Thursday, June 7, 2012

Book hubris



A couple weeks ago I was in the exchange's library and was looking for books that I previously haven't seen or read and found a few remotely interesting ones to order.  One such book was West of Wall Street which was written by a S&P trader and published in 1988.  My interest in reading it was figuring that there might be some funny/interesting 'war stories' of the pit although most of the book was 'how-to' techniques which didn't interest me.   What did turn me off about the book was all the declarative statements mostly on making X or occasionally losing X, but heavily oriented towards making X and when anyone talks like that it's always a huge red flag for me indicating a bad aura.  

Anyways, I searched about the author since he mentioned in the book he was managing money while in the pit and it turns out he received the largest fine in exchange history (which is double in 2012 vs. 1989 dollars) and also was banned from the exchange the year following publishing.  That is some seriously bad juju and obviously he was relying on different and illegal techniques rather than what he wrote about.
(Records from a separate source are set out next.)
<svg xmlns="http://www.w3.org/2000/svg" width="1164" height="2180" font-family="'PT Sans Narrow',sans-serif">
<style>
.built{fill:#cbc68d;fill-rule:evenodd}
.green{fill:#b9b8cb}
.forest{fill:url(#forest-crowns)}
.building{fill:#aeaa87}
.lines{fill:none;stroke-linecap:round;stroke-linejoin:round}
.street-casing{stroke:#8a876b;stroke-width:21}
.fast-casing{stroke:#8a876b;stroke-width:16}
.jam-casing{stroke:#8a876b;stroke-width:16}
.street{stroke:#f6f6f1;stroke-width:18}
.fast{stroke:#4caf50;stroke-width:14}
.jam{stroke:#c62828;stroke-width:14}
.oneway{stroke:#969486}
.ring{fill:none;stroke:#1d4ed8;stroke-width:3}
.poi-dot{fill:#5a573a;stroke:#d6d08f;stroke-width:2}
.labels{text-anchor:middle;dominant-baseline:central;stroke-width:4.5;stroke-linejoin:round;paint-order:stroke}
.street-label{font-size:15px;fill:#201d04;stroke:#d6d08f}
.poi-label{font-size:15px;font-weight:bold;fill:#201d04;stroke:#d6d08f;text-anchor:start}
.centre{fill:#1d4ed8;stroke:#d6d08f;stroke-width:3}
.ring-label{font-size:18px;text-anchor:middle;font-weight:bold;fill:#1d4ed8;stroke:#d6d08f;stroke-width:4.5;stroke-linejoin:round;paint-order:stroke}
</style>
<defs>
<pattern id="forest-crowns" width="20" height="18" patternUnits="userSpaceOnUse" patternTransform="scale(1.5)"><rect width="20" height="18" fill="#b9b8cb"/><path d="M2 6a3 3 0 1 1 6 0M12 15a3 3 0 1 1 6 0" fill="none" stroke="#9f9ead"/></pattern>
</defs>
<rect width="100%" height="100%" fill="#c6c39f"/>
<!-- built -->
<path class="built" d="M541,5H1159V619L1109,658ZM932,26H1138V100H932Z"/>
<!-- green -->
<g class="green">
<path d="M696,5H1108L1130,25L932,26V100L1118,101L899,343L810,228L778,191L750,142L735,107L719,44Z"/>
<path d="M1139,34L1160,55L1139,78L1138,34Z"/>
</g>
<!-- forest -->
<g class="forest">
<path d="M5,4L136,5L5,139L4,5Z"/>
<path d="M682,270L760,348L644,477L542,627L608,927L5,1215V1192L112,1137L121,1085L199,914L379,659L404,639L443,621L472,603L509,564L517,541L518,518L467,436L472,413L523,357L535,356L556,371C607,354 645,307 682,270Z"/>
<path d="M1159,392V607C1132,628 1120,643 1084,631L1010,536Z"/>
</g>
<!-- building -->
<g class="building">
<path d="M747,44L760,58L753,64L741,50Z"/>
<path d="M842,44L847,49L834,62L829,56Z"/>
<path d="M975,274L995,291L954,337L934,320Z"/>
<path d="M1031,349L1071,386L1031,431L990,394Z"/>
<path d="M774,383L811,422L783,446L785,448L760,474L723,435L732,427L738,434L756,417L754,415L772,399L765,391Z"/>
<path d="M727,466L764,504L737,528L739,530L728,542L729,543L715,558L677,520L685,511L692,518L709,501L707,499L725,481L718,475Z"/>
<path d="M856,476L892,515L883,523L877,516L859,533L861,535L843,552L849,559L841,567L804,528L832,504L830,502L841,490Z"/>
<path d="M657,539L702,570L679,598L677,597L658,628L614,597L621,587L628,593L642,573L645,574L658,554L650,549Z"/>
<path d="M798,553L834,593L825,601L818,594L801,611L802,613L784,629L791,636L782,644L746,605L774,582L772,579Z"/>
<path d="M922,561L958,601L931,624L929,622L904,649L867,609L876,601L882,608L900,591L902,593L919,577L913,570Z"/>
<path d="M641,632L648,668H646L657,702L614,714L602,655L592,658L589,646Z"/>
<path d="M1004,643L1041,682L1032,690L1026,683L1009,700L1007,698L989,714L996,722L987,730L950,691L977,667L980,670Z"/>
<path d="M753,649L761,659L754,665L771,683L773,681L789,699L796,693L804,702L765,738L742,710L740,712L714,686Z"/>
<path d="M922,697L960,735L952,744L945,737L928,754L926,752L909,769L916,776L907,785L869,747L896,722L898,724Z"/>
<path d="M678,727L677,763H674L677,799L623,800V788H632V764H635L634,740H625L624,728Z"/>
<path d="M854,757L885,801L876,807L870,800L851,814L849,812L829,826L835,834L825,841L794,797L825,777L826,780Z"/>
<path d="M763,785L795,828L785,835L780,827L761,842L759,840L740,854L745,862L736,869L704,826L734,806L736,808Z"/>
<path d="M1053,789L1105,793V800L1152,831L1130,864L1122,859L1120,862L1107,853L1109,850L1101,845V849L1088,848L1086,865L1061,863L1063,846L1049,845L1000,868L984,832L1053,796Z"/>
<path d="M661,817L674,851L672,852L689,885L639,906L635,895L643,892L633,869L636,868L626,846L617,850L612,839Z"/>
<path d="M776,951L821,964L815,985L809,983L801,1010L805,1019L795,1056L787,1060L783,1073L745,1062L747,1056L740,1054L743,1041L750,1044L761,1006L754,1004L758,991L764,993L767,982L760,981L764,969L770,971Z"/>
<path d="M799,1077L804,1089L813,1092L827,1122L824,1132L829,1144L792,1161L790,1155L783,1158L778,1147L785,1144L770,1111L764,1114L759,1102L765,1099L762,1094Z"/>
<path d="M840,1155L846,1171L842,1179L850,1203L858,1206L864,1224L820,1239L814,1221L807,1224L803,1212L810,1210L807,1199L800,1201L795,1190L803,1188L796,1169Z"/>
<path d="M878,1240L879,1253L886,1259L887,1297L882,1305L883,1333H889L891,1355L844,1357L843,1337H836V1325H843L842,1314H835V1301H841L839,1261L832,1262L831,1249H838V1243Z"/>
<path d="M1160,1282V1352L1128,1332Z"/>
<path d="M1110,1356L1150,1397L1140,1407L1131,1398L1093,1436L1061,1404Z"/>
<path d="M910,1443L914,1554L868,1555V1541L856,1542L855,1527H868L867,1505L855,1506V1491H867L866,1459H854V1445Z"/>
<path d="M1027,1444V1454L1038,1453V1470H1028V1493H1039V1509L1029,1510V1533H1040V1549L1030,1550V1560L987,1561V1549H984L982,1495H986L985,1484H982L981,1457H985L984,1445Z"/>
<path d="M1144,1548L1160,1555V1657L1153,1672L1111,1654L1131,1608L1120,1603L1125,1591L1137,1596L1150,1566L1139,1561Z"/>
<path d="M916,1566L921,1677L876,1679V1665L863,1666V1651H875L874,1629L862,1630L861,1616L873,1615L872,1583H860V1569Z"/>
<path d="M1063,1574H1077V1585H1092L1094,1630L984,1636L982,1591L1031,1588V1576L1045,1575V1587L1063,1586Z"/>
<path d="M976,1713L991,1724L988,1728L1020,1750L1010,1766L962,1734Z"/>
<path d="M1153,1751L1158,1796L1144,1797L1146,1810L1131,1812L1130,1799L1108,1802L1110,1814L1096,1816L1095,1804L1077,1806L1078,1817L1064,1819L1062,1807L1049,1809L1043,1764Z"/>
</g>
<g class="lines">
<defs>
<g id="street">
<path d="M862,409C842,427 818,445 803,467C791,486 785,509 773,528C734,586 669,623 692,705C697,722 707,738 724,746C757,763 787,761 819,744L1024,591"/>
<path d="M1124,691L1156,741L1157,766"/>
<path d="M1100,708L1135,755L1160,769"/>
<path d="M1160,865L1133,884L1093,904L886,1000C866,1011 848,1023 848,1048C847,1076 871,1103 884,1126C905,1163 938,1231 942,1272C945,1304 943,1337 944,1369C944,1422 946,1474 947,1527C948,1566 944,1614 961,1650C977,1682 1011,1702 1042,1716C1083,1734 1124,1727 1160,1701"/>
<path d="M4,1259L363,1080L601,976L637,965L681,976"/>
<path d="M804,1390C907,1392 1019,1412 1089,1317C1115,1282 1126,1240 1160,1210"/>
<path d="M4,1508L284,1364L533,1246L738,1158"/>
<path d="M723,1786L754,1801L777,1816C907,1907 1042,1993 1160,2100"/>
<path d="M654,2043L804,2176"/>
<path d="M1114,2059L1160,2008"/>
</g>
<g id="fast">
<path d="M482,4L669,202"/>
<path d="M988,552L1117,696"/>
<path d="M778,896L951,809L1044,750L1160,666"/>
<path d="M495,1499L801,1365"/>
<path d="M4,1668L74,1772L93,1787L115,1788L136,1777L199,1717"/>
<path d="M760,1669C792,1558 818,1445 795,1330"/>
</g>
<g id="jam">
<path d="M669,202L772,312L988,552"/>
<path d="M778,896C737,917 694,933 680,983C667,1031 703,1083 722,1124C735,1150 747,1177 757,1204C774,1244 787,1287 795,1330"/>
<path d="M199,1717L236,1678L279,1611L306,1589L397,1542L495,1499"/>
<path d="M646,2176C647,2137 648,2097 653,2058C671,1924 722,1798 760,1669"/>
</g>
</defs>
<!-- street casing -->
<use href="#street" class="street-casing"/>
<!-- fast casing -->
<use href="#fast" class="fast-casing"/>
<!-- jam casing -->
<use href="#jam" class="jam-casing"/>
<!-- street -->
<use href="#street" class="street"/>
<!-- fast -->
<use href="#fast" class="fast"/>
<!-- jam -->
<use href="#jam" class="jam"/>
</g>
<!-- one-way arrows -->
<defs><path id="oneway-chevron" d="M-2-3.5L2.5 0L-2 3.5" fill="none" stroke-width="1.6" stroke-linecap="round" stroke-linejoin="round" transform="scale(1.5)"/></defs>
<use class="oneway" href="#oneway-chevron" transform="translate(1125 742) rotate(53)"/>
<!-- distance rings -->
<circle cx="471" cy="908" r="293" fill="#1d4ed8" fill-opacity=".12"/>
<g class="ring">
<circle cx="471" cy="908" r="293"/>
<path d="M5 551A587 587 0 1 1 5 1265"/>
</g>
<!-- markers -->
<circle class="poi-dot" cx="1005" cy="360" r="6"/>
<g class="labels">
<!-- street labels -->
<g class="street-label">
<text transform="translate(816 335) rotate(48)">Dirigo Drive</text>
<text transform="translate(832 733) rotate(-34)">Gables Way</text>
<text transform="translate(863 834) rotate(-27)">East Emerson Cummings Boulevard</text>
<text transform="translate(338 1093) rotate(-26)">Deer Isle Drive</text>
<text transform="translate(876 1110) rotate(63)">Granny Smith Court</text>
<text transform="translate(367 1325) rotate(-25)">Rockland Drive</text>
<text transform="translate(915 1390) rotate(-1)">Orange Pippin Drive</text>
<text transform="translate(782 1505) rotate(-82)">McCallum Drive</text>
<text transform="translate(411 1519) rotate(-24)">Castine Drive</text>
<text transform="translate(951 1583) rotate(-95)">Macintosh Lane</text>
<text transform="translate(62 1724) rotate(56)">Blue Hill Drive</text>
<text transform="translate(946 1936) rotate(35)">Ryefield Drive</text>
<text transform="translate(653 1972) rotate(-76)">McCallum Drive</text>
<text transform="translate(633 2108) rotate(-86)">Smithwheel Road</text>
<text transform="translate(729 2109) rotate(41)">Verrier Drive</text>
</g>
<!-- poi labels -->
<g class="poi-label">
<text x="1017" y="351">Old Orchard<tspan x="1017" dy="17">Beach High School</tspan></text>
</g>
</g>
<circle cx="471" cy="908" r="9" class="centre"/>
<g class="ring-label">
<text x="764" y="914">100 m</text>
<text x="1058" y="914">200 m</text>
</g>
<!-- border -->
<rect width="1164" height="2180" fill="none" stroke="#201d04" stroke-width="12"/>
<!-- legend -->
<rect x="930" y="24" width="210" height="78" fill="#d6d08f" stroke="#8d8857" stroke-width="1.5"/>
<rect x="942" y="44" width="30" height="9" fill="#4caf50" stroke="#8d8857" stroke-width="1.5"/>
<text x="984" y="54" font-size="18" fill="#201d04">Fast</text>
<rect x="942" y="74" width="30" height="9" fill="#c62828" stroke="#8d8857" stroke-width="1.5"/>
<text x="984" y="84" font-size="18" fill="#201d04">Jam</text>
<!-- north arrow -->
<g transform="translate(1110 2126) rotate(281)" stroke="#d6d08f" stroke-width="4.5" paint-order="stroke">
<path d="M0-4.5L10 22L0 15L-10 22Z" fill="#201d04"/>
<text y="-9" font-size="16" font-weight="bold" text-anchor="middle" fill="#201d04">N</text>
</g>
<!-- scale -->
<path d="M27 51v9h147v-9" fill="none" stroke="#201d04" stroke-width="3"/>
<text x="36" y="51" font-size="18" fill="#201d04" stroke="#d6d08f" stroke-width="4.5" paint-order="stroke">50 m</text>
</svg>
I've seen similar falls from grace other times w/traders who publish works w/an ulterior motive on not just simply expressing or sharing knowledge but to accumulate investors or clients.  There is a stark difference in chattiness about performance between independent locals and money managers which is best expressed in the following chart, w/managers generally clamming up about losses to not look bad and independents straightforward about it because they don't have a concern about outside opinion.  On the flipside, independent locals will guard against hubris by speaking little when experiencing upside vs. managers who wish to parade returns. 


(Is blogging about hubris, hubristic?  I don't know and don't think so, hope not as well!)